My favorite living American novelist: Pete Dexter.

For Sharon: why is Zola unreadable? I have never read any of his work, but have titles on my list. How does he compare with, say, Flaubert?

James is so, so re-readable.

As for Zola, I just find his writing and subject material tedious and dreary. I hate to say it, but I have a fairly similar reaction to Flaubert, though I do recognize his craftsmanship. For realism/naturalism I enjoy Maupassant so much more. Humor, crassness, etc.
 
I can understand disliking both Zola and Flaubert, but I can't really see them as similar. My students generally used to prefer Zola. So did Auerbach, though for different reasons. I think Sentimental Education to be up there with Anna Karenin and Middlemarch as among the great novels of C19. I might, on this rereading, add Portrait of a Lady to the list. And, in the boys in boats category, Moby Dick.
 
Yo peeps:

I just bought my copy of Purity! At Powell's. Yay for me!

And hey - here are some quotations about Freedom:

"...masterpiece of American fiction..." NYT
"...novel of the year, the century..." Guardian
"Immense and unforgettable." Chicago Trib

All listed on the back cover of Purity!

So y'all's wrong with your assessments'n stuff!
 
originally posted by Sharon Bowman:
For realism/naturalism I enjoy Maupassant so much more. Humor, crassness, etc.

A Normandy Joke

"The table was laid in the great kitchen, that would hold a hundred persons; they sat down to dinner at two o’clock and at eight o’clock they were still eating, and the men, in their shirt sleeves, with their waistcoats unbuttoned, and with red faces, were swallowing the food and drink down, as if they had been whirlpools.

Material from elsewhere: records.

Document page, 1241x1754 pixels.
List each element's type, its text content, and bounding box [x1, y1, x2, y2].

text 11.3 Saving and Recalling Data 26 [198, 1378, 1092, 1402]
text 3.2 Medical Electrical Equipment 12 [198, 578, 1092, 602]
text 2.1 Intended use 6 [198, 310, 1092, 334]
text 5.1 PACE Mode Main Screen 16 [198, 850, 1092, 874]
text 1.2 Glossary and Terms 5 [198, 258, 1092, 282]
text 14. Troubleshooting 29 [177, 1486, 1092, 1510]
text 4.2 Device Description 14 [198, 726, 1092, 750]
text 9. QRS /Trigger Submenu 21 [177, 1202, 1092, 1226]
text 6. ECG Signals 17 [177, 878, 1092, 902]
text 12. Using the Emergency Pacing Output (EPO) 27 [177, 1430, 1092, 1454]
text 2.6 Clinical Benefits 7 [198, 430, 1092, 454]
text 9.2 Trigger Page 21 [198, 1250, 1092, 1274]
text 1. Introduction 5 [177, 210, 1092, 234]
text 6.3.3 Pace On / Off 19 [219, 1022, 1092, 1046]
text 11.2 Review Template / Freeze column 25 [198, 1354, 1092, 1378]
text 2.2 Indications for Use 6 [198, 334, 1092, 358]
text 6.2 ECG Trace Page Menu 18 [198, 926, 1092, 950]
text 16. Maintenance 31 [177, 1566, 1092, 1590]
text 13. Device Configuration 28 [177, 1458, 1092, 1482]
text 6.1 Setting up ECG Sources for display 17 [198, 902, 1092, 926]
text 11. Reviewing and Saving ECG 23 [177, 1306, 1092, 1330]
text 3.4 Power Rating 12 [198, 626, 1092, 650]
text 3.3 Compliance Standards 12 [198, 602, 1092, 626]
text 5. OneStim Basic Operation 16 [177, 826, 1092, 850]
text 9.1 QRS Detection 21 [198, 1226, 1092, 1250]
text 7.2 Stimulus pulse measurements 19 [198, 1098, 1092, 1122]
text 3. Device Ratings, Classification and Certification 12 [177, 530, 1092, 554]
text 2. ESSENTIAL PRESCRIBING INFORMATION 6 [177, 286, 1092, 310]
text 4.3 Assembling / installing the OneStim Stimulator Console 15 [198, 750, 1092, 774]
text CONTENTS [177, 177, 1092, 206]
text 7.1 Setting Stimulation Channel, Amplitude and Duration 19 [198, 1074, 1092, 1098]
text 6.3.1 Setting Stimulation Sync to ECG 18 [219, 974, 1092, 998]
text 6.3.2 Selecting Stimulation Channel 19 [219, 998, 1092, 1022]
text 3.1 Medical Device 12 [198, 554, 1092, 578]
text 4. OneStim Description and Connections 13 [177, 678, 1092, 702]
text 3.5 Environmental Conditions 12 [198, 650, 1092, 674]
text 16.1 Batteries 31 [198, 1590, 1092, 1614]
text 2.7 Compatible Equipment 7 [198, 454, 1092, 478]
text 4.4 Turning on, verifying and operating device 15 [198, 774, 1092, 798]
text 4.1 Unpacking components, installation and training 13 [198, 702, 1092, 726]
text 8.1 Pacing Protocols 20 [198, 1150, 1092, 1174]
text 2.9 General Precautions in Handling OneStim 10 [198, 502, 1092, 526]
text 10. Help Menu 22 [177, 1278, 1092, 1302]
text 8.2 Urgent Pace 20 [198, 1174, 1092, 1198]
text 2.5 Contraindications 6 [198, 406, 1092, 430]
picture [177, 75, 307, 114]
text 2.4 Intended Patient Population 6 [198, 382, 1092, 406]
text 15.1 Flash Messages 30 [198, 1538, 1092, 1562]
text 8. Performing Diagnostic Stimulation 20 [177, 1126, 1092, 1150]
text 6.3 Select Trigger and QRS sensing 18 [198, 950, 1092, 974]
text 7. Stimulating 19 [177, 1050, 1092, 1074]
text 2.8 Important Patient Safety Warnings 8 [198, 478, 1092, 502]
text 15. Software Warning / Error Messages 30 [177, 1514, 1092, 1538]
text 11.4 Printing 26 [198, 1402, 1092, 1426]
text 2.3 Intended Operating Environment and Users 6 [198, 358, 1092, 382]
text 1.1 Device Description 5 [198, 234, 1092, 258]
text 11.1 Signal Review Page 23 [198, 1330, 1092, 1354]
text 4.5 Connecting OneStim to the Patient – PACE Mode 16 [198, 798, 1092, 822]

The cider sparkled merrily, clear and golden in the large glasses, by the side of the dark, blood-colored wine, and between every dish they made the hole, the Normandy hole, with a glass of brandy which inflamed the body, and put foolish notions into the head.

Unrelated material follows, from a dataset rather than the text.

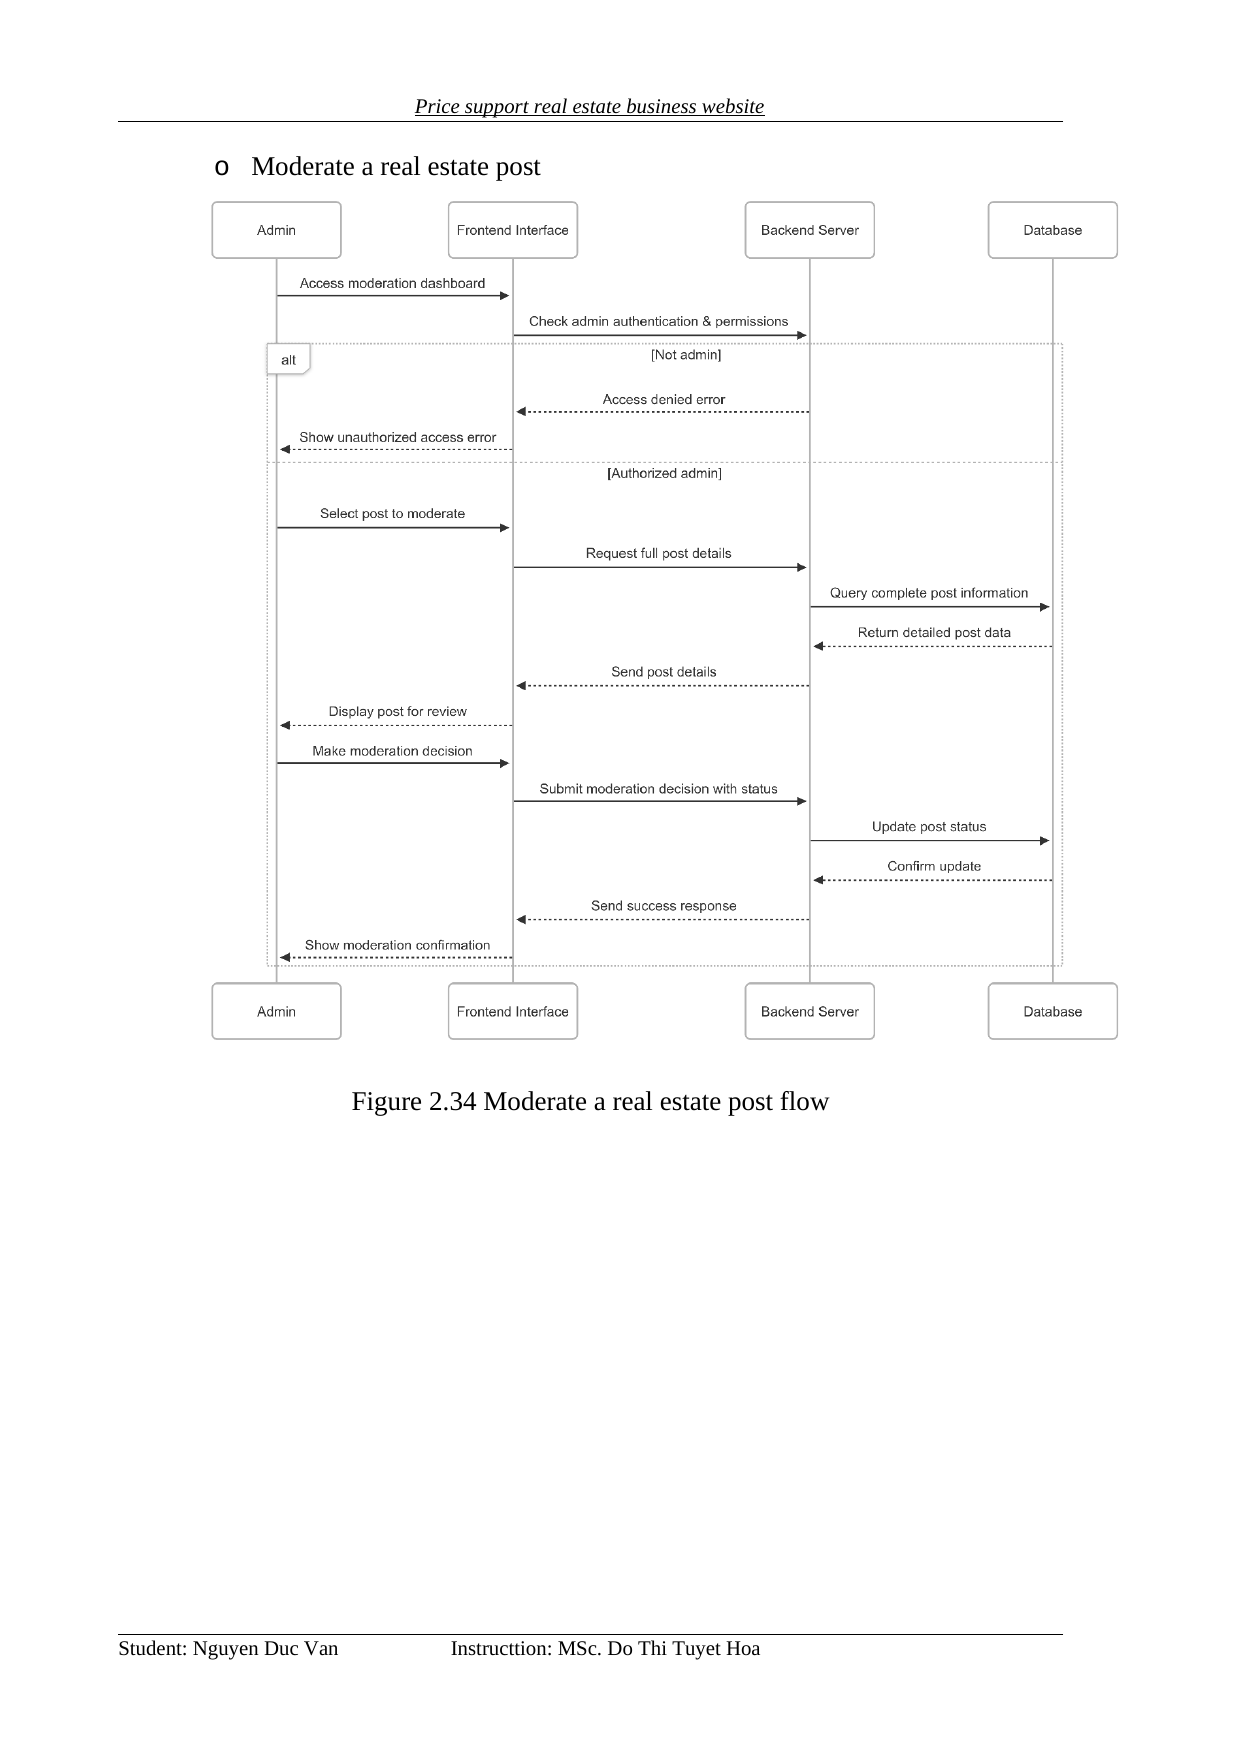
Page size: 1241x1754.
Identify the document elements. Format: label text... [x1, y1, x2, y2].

picture [169, 193, 1162, 1076]
list Moderate a real estate post [213, 150, 1063, 184]
text Figure . Moderate a real estate post flow [118, 1085, 1063, 1116]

From time to time, one of the guests, being as full as a barrel, would go out for a few moments to get a mouthful of fresh air, as they said, and then return with redoubled appetite. The farmers’ wives, with scarlet faces and their stays nearly bursting, did not like to follow their example, until one of them, feeling more uncomfortable than the others, went out, when all the rest followed her example, and they came back quite ready for any fun, and the rough jokes began afresh. Broad-sides of obscenities were exchanged across the table, and all about the wedding-night, until the whole arsenal of peasant wit was exhausted. For the last hundred years, the same broad jokes had served for similar occasions, and although every one knew them, they still hit the mark, and made both rows of guests roar with laughter."
 
Also, it has to be said that "Le Horla" is both fantastically funny, scary and narratively innovative.

And "La Petite Roque" is one of the saddest, most chilling stories, for very different reasons.